Abstract

Quantum computers can efficiently solve classically intractable problems, such as the factorization of a large number1 and the simulation of quantum many-body systems2,3. Universal quantum computation can be simplified by decomposing circuits into single- and two-qubit entangling gates4, but such decomposition is not necessarily efficient. It has been suggested that polynomial or exponential speedups can be obtained with global N-qubit (N greater than two) entangling gates5-9. Such global gates involve all-to-all connectivity, which emerges among trapped-ion qubits when using laser-driven collective motional modes10-14, and have been implemented for a single motional mode15,16. However, the single-mode approach is difficult to scale up because isolating single modes becomes challenging as the number of ions increases in a single crystal, and multi-mode schemes are scalable17,18 but limited to pairwise gates19-23. Here we propose and implement a scalable scheme for realizing global entangling gates on multiple 171Yb+ ion qubits by coupling to multiple motional modes through modulated laser fields.
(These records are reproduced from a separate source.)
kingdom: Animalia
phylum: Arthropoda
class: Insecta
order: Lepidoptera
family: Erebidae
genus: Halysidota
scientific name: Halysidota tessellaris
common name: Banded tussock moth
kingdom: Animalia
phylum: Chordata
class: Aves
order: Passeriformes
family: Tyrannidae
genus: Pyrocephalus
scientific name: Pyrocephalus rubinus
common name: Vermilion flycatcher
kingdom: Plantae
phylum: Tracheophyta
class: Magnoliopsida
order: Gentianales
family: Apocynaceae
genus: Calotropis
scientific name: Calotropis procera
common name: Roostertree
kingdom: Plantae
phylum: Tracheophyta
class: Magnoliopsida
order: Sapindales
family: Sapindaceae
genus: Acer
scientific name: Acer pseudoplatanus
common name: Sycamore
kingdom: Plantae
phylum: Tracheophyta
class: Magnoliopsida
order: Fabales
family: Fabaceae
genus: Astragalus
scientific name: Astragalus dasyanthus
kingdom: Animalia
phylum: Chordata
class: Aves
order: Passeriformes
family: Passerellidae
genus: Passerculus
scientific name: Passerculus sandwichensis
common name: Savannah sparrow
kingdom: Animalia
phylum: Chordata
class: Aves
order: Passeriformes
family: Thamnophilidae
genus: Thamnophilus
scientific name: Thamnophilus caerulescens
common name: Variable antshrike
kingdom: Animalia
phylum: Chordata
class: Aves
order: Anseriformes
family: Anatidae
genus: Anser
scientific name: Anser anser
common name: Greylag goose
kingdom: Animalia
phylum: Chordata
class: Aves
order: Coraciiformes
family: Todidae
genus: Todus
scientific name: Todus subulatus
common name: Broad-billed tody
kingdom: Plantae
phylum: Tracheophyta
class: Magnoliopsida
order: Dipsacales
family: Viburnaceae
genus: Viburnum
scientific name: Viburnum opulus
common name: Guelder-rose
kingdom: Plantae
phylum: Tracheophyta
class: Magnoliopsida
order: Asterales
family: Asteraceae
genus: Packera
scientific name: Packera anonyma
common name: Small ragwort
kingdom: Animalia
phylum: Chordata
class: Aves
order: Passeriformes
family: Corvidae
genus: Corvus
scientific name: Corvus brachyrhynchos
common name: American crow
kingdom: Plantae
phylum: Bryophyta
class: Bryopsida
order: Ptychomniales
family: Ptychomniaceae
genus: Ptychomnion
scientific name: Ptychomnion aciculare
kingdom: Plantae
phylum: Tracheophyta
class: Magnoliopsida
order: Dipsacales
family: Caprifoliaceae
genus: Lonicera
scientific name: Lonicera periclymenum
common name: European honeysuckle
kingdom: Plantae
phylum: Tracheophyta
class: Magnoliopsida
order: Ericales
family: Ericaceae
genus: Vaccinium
Because such global gates require decoupling multiple modes and balancing all pairwise coupling strengths during the gate, we develop a system with fully independent control capability on each ion14. To demonstrate the usefulness and flexibility of these global gates, we generate a Greenberger-Horne-Zeilinger state with up to four qubits using a single global operation. Our approach realizes global entangling gates as scalable building blocks for universal quantum computation, motivating future research in scalable global methods for quantum information processing.